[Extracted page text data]
• • •

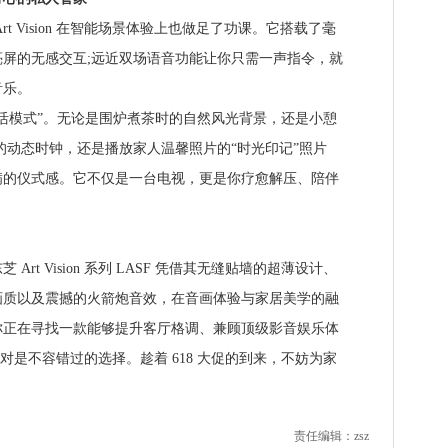
 Vision 在智能场景体验上也做足了功课。它搭载了毫
屏的无感交互;远近双场语音功能让你只需一声指令，就
音乐。
模式”。无论是围炉煮茶时的自然风光背景，还是小憩
的动态时钟，还是播放家人温馨照片的“时光印记”照片
满的仪式感。它不仅是一台电视，更是你疗愈解压、陪伴
t Vision 系列 LASF 凭借其无缝贴墙的超薄设计、
画质以及震撼的火箭炮音效，在音画体验与家居美学的融
你正在寻找一款能够提升客厅格调、兼顾顶级影音娱乐体
on 绝对是不容错过的选择。趁着 618 大促的到来，不妨为家
责任编辑：zsz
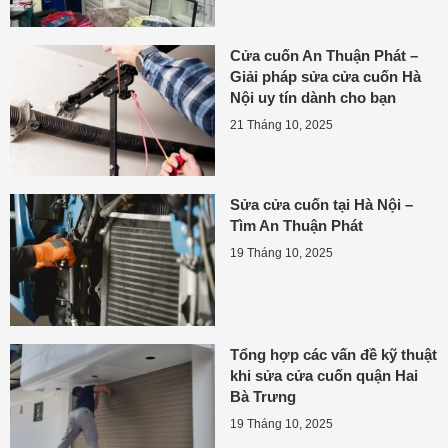
Cửa cuốn An Thuận Phát –
Giải pháp sửa cửa cuốn Hà
Nội uy tín dành cho bạn
21 Tháng 10, 2025
Sửa cửa cuốn tại Hà Nội –
Tìm An Thuận Phát
19 Tháng 10, 2025
Tổng hợp các vấn đề kỹ thuật
khi sửa cửa cuốn quận Hai
Bà Trưng
19 Tháng 10, 2025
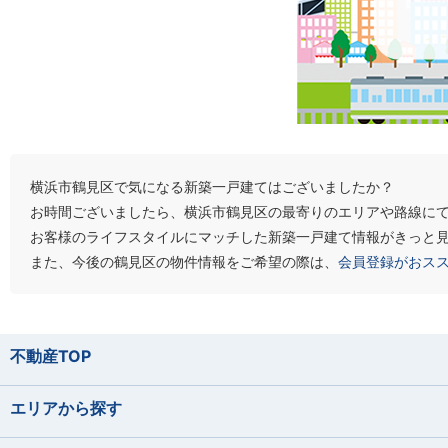
横浜市鶴見区で気になる新築一戸建てはございましたか？
お時間ございましたら、横浜市鶴見区の最寄りのエリアや路線に
お客様のライフスタイルにマッチした新築一戸建て情報がきっと
また、今後の鶴見区の物件情報をご希望の際は、
会員登録がおス
不動産TOP
エリアから探す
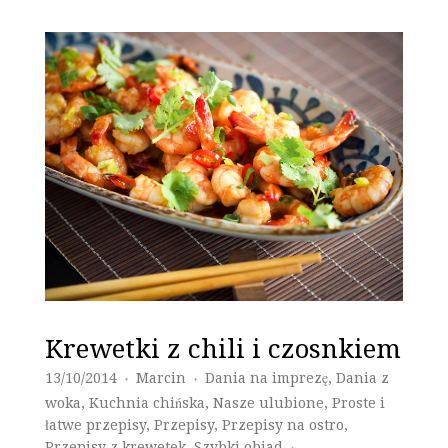
Krewetki z chili i czosnkiem
13/10/2014
Marcin
Dania na imprezę
,
Dania z
♦
♦
woka
,
Kuchnia chińska
,
Nasze ulubione
,
Proste i
łatwe przepisy
,
Przepisy
,
Przepisy na ostro
,
Przepisy z krewetek
,
Szybki obiad
♦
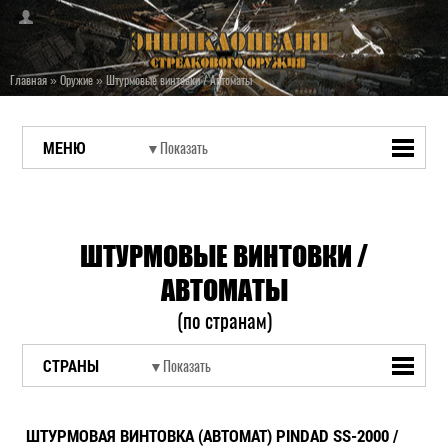
Главная
»
Оружие
»
Штурмовые винтовки / Автоматы
МЕНЮ
ШТУРМОВЫЕ ВИНТОВКИ /
АВТОМАТЫ
(по странам)
СТРАНЫ
ШТУРМОВАЯ ВИНТОВКА (АВТОМАТ) PINDAD SS-2000 /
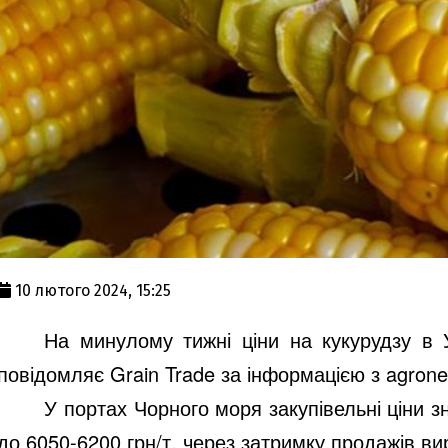
10 лютого 2024, 15:25
На минулому тижні ціни на кукурудзу в 
повідомляє Grain Trade за інформацією з agrone
У портах Чорного моря закупівельні ціни зн
до 6050-6200 грн/т, через затримку продажів в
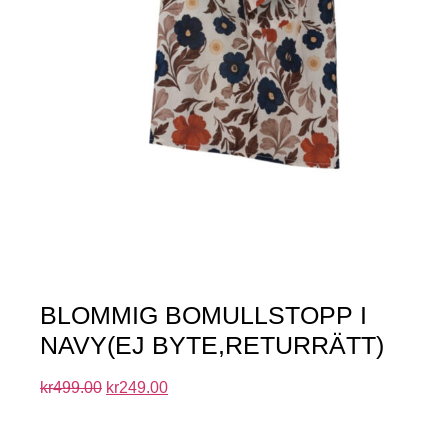
BLOMMIG BOMULLSTOPP I
NAVY(EJ BYTE,RETURRÄTT)
kr
499.00
kr
249.00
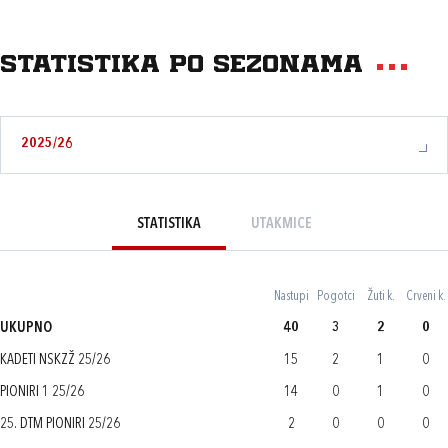
Statistika po sezonama
2025/26
STATISTIKA
UTAKMICE
Nastupi
Pogotci
Žuti k.
Crveni k.
UKUPNO
40
3
2
0
KADETI NSKZŽ 25/26
15
2
1
0
PIONIRI 1 25/26
14
0
1
0
25. DTM PIONIRI 25/26
2
0
0
0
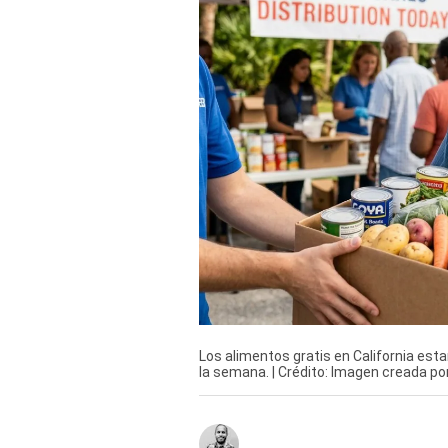
Derechos
Arco
Política
De
Cookies
Los alimentos gratis en California esta
la semana. | Crédito: Imagen creada p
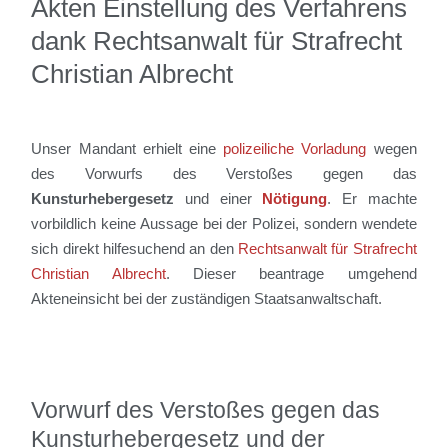
Akten Einstellung des Verfahrens
dank Rechtsanwalt für Strafrecht
Christian Albrecht
Unser Mandant erhielt eine
polizeiliche Vorladung
wegen
des Vorwurfs des Verstoßes gegen das
Kunsturhebergesetz
und einer
Nötigung
. Er machte
vorbildlich keine Aussage bei der Polizei, sondern wendete
sich direkt hilfesuchend an den
Rechtsanwalt für Strafrecht
Christian Albrecht
. Dieser beantrage umgehend
Akteneinsicht bei der zuständigen Staatsanwaltschaft.
Vorwurf des Verstoßes gegen das
Kunsturhebergesetz und der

• • •

■ **What the task requires**:
Transcribe every line of text in the records above exactly as it appears, leaving out the pictures.

■ **Solution to the problem**:
 Vision 在智能场景体验上也做足了功课。它搭载了毫
屏的无感交互;远近双场语音功能让你只需一声指令，就
音乐。
模式”。无论是围炉煮茶时的自然风光背景，还是小憩
的动态时钟，还是播放家人温馨照片的“时光印记”照片
满的仪式感。它不仅是一台电视，更是你疗愈解压、陪伴
t Vision 系列 LASF 凭借其无缝贴墙的超薄设计、
画质以及震撼的火箭炮音效，在音画体验与家居美学的融
你正在寻找一款能够提升客厅格调、兼顾顶级影音娱乐体
on 绝对是不容错过的选择。趁着 618 大促的到来，不妨为家
责任编辑：zsz
Cửa cuốn An Thuận Phát –
Giải pháp sửa cửa cuốn Hà
Nội uy tín dành cho bạn
21 Tháng 10, 2025
Sửa cửa cuốn tại Hà Nội –
Tìm An Thuận Phát
19 Tháng 10, 2025
Tổng hợp các vấn đề kỹ thuật
khi sửa cửa cuốn quận Hai
Bà Trưng
19 Tháng 10, 2025
横浜市鶴見区で気になる新築一戸建てはございましたか？
お時間ございましたら、横浜市鶴見区の最寄りのエリアや路線に
お客様のライフスタイルにマッチした新築一戸建て情報がきっと
また、今後の鶴見区の物件情報をご希望の際は、
会員登録がおス
不動産TOP
エリアから探す
Krewetki z chili i czosnkiem
13/10/2014
Marcin
Dania na imprezę
,
Dania z
♦
♦
woka
,
Kuchnia chińska
,
Nasze ulubione
,
Proste i
łatwe przepisy
,
Przepisy
,
Przepisy na ostro
,
Przepisy z krewetek
,
Szybki obiad
♦
Главная
»
Оружие
»
Штурмовые винтовки / Автоматы
МЕНЮ
ШТУРМОВЫЕ ВИНТОВКИ /
АВТОМАТЫ
(по странам)
СТРАНЫ
ШТУРМОВАЯ ВИНТОВКА (АВТОМАТ) PINDAD SS-2000 /
10 лютого 2024, 15:25
На минулому тижні ціни на кукурудзу в 
повідомляє Grain Trade за інформацією з agrone
У портах Чорного моря закупівельні ціни зн
до 6050-6200 грн/т, через затримку продажів в
BLOMMIG BOMULLSTOPP I
NAVY(EJ BYTE,RETURRÄTT)
kr
499.00
kr
249.00
Statistika po sezonama
2025/26
STATISTIKA
UTAKMICE
Nastupi
Pogotci
Žuti k.
Crveni k.
UKUPNO
40
3
2
0
KADETI NSKZŽ 25/26
15
2
1
0
PIONIRI 1 25/26
14
0
1
0
25. DTM PIONIRI 25/26
2
0
0
0
Derechos
Arco
Política
De
Cookies
Los alimentos gratis en California esta
la semana. | Crédito: Imagen creada p
Akten Einstellung des Verfahrens
dank Rechtsanwalt für Strafrecht
Christian Albrecht
Unser Mandant erhielt eine
polizeiliche Vorladung
wegen
des Vorwurfs des Verstoßes gegen das
Kunsturhebergesetz
und einer
Nötigung
. Er machte
vorbildlich keine Aussage bei der Polizei, sondern wendete
sich direkt hilfesuchend an den
Rechtsanwalt für Strafrecht
Christian Albrecht
. Dieser beantrage umgehend
Akteneinsicht bei der zuständigen Staatsanwaltschaft.
Vorwurf des Verstoßes gegen das
Kunsturhebergesetz und der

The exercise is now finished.